The founder of an independent film magazine is celebrating after more than 500 people raised £32,000 to keep the title going until the end of 2021 despite the Covid-19 crisis putting it back to “square one”.
Simon Brew launched the monthly Film Stories in 2018 – and its sister title Film Stories Junior a year later – after tapping into an appetite for a magazine focused primarily on British and independent films with a successful Kickstarter crowdfunding campaign for each.
But he was forced to appeal for reader revenue again after a hard six months which saw big movie releases delayed, advertising income dry up almost entirely in just two weeks and newsstand sales disappear.
Brew, who previously founded the Den of Geek website, told Press Gazette: “It was already the hardest thing I’d ever done, just getting two magazines off the ground myself with no publishing company behind me. That had been very taxing. I had done challenging things before but it was just intense.
“And then just at the point I was about to break even at the start of the year… it just went back to square one within two weeks.”
He added that sales overall remained “okay” but that was only subscriptions, without retail from WH Smith. Newsstand sales began to bounce back with the latest Brian Blessed cover but “it’s still just a way away from where it needs to be now”, he said.
But the venture has seemingly showed demand for a carefully curated print product with more than £32,000 – Brew’s target for the minimum amount he needed – raised in under three weeks via Kickstarter.
Before launching the Kickstarter, Brew had begun to accept that the pandemic “probably” meant it was the end of the road for his titles, although he was building a strong subscription base.
He had tried to continue production but was forced to pause twice.
The first time was the start of the crisis when the next James Bond film which was due to feature on the cover was delayed as the magazine went to print.
After three issues, the magazine paused again when Brew got to the stage “where every issue I was going to put out was going to lose me money”. He was insistent he could not go under without being able to pay back subscribers.

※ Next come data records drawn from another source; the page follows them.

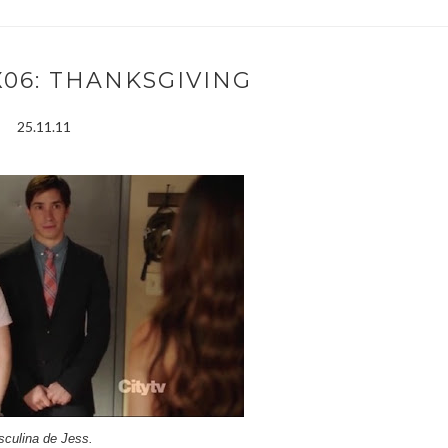
X06: THANKSGIVING
25.11.11
sculina de Jess.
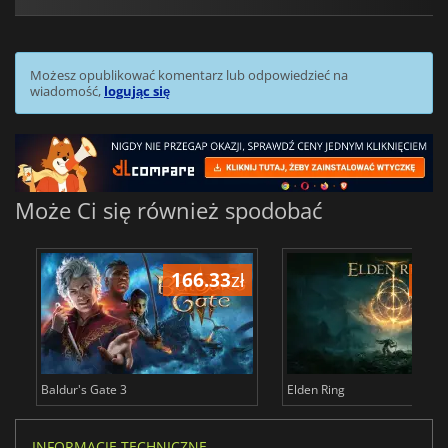
Możesz opublikować komentarz lub odpowiedzieć na
wiadomość,
logując się
Może Ci się również spodobać
166.33
zł
175
Baldur's Gate 3
Elden Ring
INFORMACJE TECHNICZNE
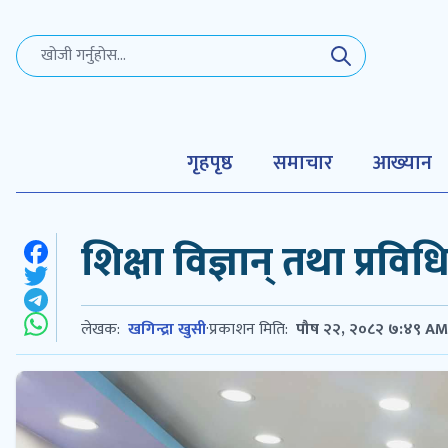
गृहपृष्ठ
समाचार
आख्यान
शिक्षा विज्ञान् तथा प्रविध
लेखक:
खगिन्द्रा खुसी
·
प्रकाशन मिति:
पौष २२, २०८२ ७:४९ AM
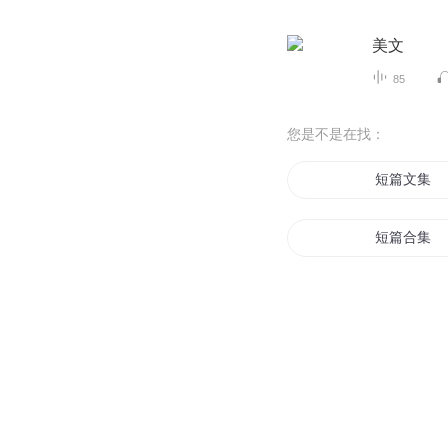
美文
85
您是不是在找：
短篇文集
短篇合集
短篇小鸡
三个短篇
不二越短篇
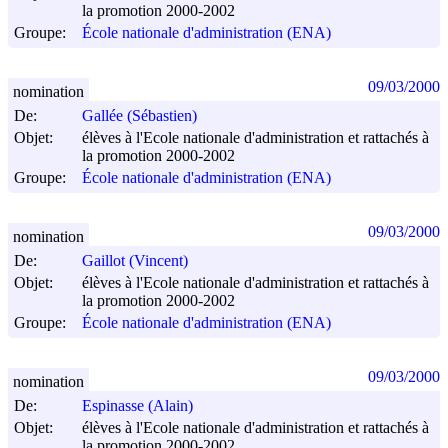
la promotion 2000-2002
Groupe:
École nationale d'administration (ENA)
09/03/2000
nomination
De:
Gallée (Sébastien)
Objet:
élèves à l'Ecole nationale d'administration et rattachés à
la promotion 2000-2002
Groupe:
École nationale d'administration (ENA)
09/03/2000
nomination
De:
Gaillot (Vincent)
Objet:
élèves à l'Ecole nationale d'administration et rattachés à
la promotion 2000-2002
Groupe:
École nationale d'administration (ENA)
09/03/2000
nomination
De:
Espinasse (Alain)
Objet:
élèves à l'Ecole nationale d'administration et rattachés à
la promotion 2000-2002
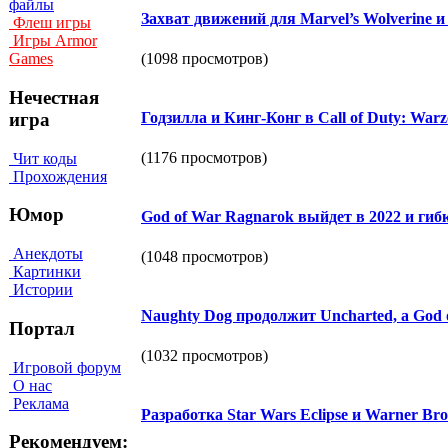
файлы
Захват движений для Marvel’s Wolverine 
Флеш игры
Игры Armor
(1098 просмотров)
Games
Нечестная
игра
Годзилла и Кинг-Конг в Call of Duty: Warz
(1176 просмотров)
Чит коды
Прохождения
Юмор
God of War Ragnarok выйдет в 2022 и гиб
Анекдоты
(1048 просмотров)
Картинки
Истории
Naughty Dog продолжит Uncharted, а God 
Портал
(1032 просмотров)
Игровой форум
О нас
Реклама
Разработка Star Wars Eclipse и Warner Br
Рекомендуем:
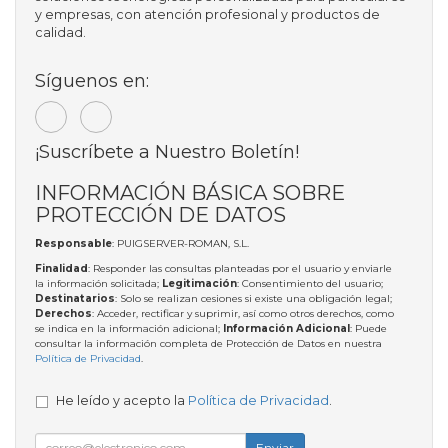
y empresas, con atención profesional y productos de
calidad.
Síguenos en:
¡Suscríbete a Nuestro Boletín!
INFORMACIÓN BÁSICA SOBRE
PROTECCIÓN DE DATOS
Responsable
: PUIGSERVER-ROMAN, S.L.
Finalidad
: Responder las consultas planteadas por el usuario y enviarle
la información solicitada;
Legitimación
: Consentimiento del usuario;
Destinatarios
: Solo se realizan cesiones si existe una obligación legal;
Derechos
: Acceder, rectificar y suprimir, así como otros derechos, como
se indica en la información adicional;
Información Adicional
: Puede
consultar la información completa de Protección de Datos en nuestra
Política de Privacidad
.
He leído y acepto la
Política de Privacidad
.
Enviar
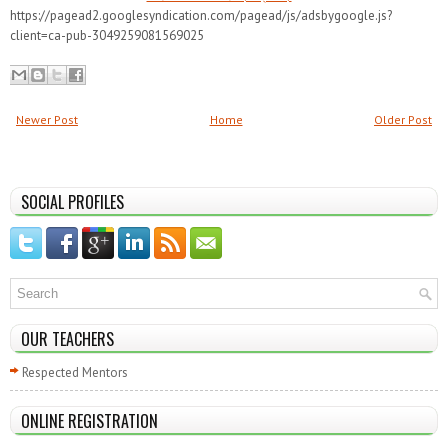
https://pagead2.googlesyndication.com/pagead/js/adsbygoogle.js?
client=ca-pub-3049259081569025
Newer Post
Home
Older Post
SOCIAL PROFILES
OUR TEACHERS
Respected Mentors
ONLINE REGISTRATION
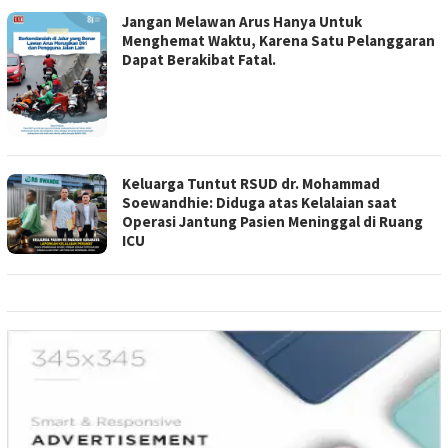
Jangan Melawan Arus Hanya Untuk
Menghemat Waktu, Karena Satu Pelanggaran
Dapat Berakibat Fatal.
Keluarga Tuntut RSUD dr. Mohammad
Soewandhie: Diduga atas Kelalaian saat
Operasi Jantung Pasien Meninggal di Ruang
ICU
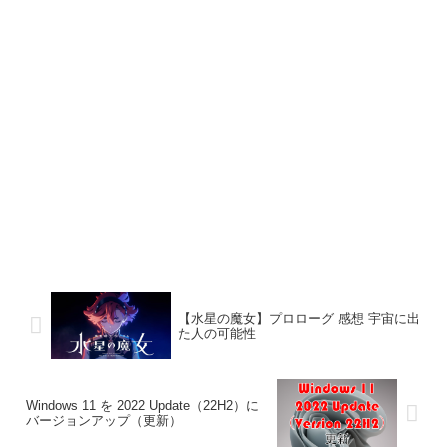
【水星の魔女】プロローグ 感想 宇宙に出
た人の可能性
Windows 11 を 2022 Update（22H2）に
バージョンアップ（更新）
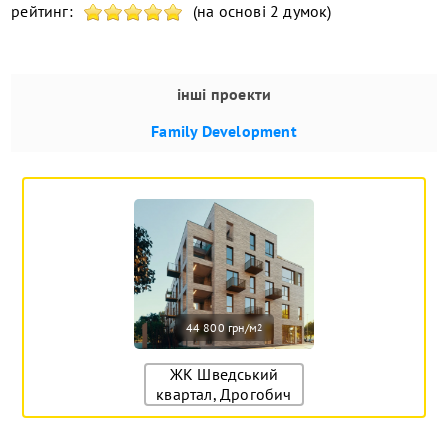
рейтинг:
(на основі 2 думок)
інші проекти
Family Development
44 800 грн/м
2
ЖК Шведський
квартал, Дрогобич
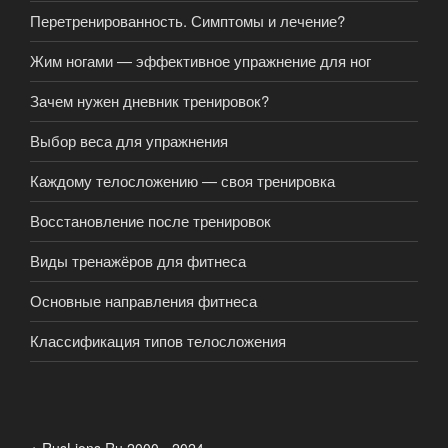
Перетренированность. Симптомы и лечение?
Жим ногами — эффективное упражнение для ног
Зачем нужен дневник тренировок?
Выбор веса для упражнения
Каждому телосложению — своя тренировка
Восстановление после тренировок
Виды тренажёров для фитнеса
Основные направления фитнеса
Классификация типов телосложения
+ RusLions.Ru 2000 - 2024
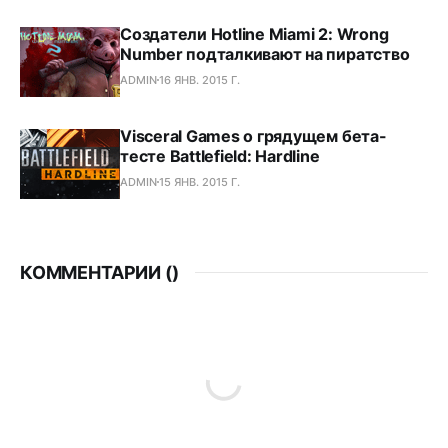
Создатели Hotline Miami 2: Wrong
Number подталкивают на пиратство
ADMIN
16 ЯНВ. 2015 Г.
Visceral Games о грядущем бета-
тесте Battlefield: Hardline
ADMIN
15 ЯНВ. 2015 Г.
КОММЕНТАРИИ (
)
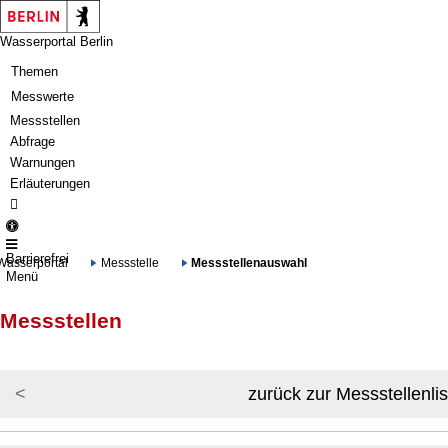
Springe zur Navigation
Springe zum Inhalt
Wasserportal Berlin
Themen
Messwerte
Messstellen
Abfrage
Warnungen
Erläuterungen
Barrierefrei
Wasserportal
Messstelle
Messstellenauswahl
Menü
Messstellen
zurück zur Messstellenlis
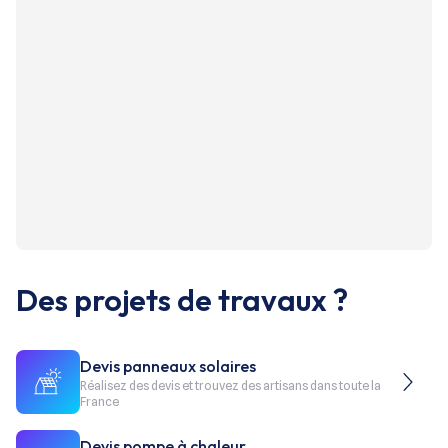
Des projets de travaux ?
Devis panneaux solaires
Réalisez des devis et trouvez des artisans dans toute la
France
Devis pompe à chaleur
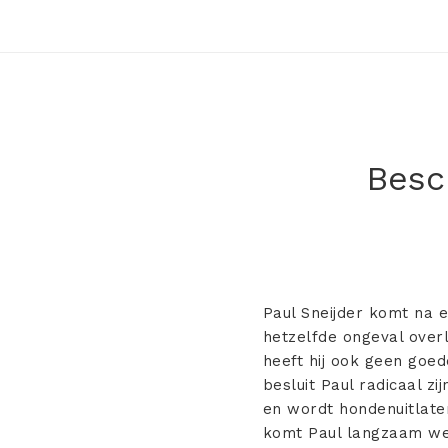
Besch
Paul Sneijder komt na ee
hetzelfde ongeval overl
heeft hij ook geen goed
besluit Paul radicaal z
en wordt hondenuitlate
komt Paul langzaam wee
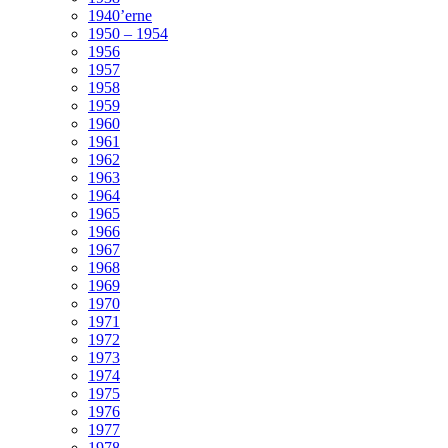
1940’erne
1950 – 1954
1956
1957
1958
1959
1960
1961
1962
1963
1964
1965
1966
1967
1968
1969
1970
1971
1972
1973
1974
1975
1976
1977
1978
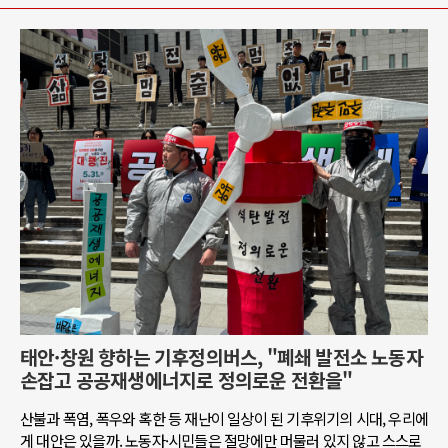
태안·창원 향하는 기후정의버스, "폐쇄 발전소 노동자
손잡고 공공재생에너지로 정의로운 전환을"
산불과 폭염, 폭우와 혹한 등 재난이 일상이 된 기후위기의 시대, 우리에
게 대안은 있을까. 노동자·시민들은 절망에만 머물러 있지 않고 스스로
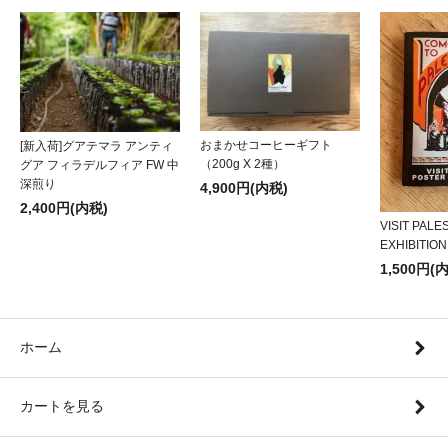
おまかせコーヒーギフト
[新入荷]グアテマラ アンティ
（200g X 2種）
グア フィラデルフィア FW 中
深煎り
4,900円(内税)
2,400円(内税)
VISIT PALE
EXHIBITION 
1,500円(
ホーム
カートを見る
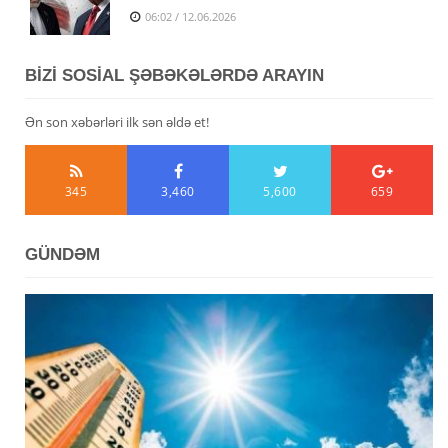
06:02 / 12.06.2026
BİZİ SOSİAL ŞƏBƏKƏLƏRDƏ ARAYIN
Ən son xəbərləri ilk sən əldə et!
345
3,460
5,600
659
GÜNDƏM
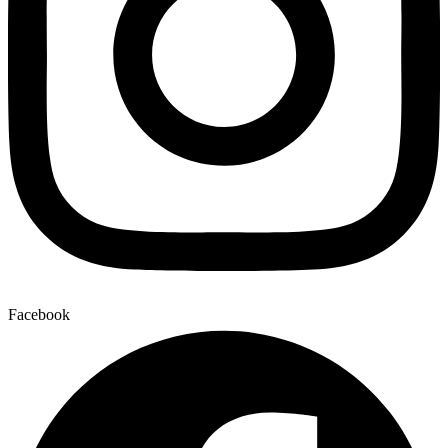
Facebook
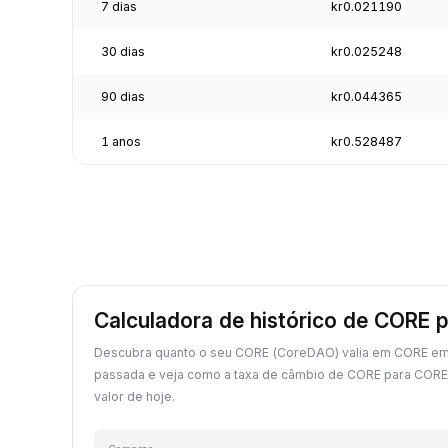
7 dias
kr0.021190
30 dias
kr0.025248
90 dias
kr0.044365
1 anos
kr0.528487
Calculadora de histórico de CORE 
Descubra quanto o seu CORE (CoreDAO) valia em CORE em
passada e veja como a taxa de câmbio de CORE para COR
valor de hoje.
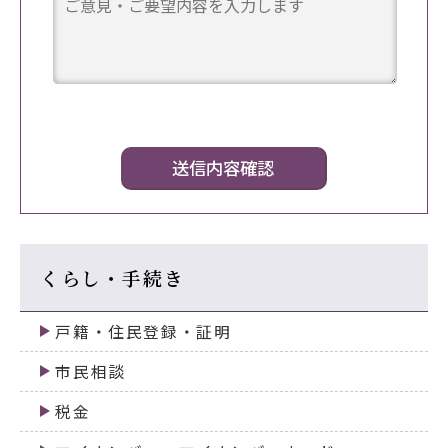
くらし・手続き
戸籍・住民登録・証明
市民相談
税金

As well as continuing the magazine, Brew had to continue freelancing throughout, which posed its own problems as some companies cut back their freelance budgets.
But he said he was keen to try and find “firmer footing” as he believes print is “worth fighting for”.
“There’s a real permanence to print and I do think there’s something to holding something tangible in your hand,” he said.
“I think the craft of an article in print is different to the craft of an article online and I think there are some things that lend themselves to paper and some things that lend themselves to a computer screen. I don’t think it’s one size fits all.
“I love magazines, I love holding in my hands a curated magazine… giving me a package of interesting stuff, some of which I know about and some of which I don’t. That’s always been special to me.”
The Film Stories brand started with a podcast and was also running live events before coronavirus hit, and Brew’s assessment is “if you’re reliant on one or two streams of income you’re pretty much doomed”.
Launching into a critique of the relationship between platforms and publishers, he said: “We’re in an era when a committee meeting at Google headquarters can affect your search ranking of your website and take half your traffic away overnight and you just won’t know. Thankfully that’s not happened to me but I know that’s happened to others.
“One shift of the Facebook algorithm and there’s another tranche of traffic over which you have no control. We’ve put publishing in the hands of some very powerful third-party companies, the Googles and the Facebooks, who I would suggest are not that interested in it.”
Brew also questioned whether retailers could do more to support smaller magazine publishers by reducing the barrier to entry which can mean titles paying a four-figure sum to be on the newsstand. He suggested changing the percentage terms as an option to try instead.
Ultimately, what Brew wants to find again with the Kickstarter campaign is stability – and the opportunity to keep paying his freelance contributors (no-one writes for free, except him).
“I think what we’re doing’s actually important – offering opportunities that weren’t there,” he said.
“I don’t know how people break into paid work in this industry anymore but… big companies abuse their reach to ask people to pay for free because of the exposure they can offer and I think that’s a disgrace and I’m trying to change that in my small way.”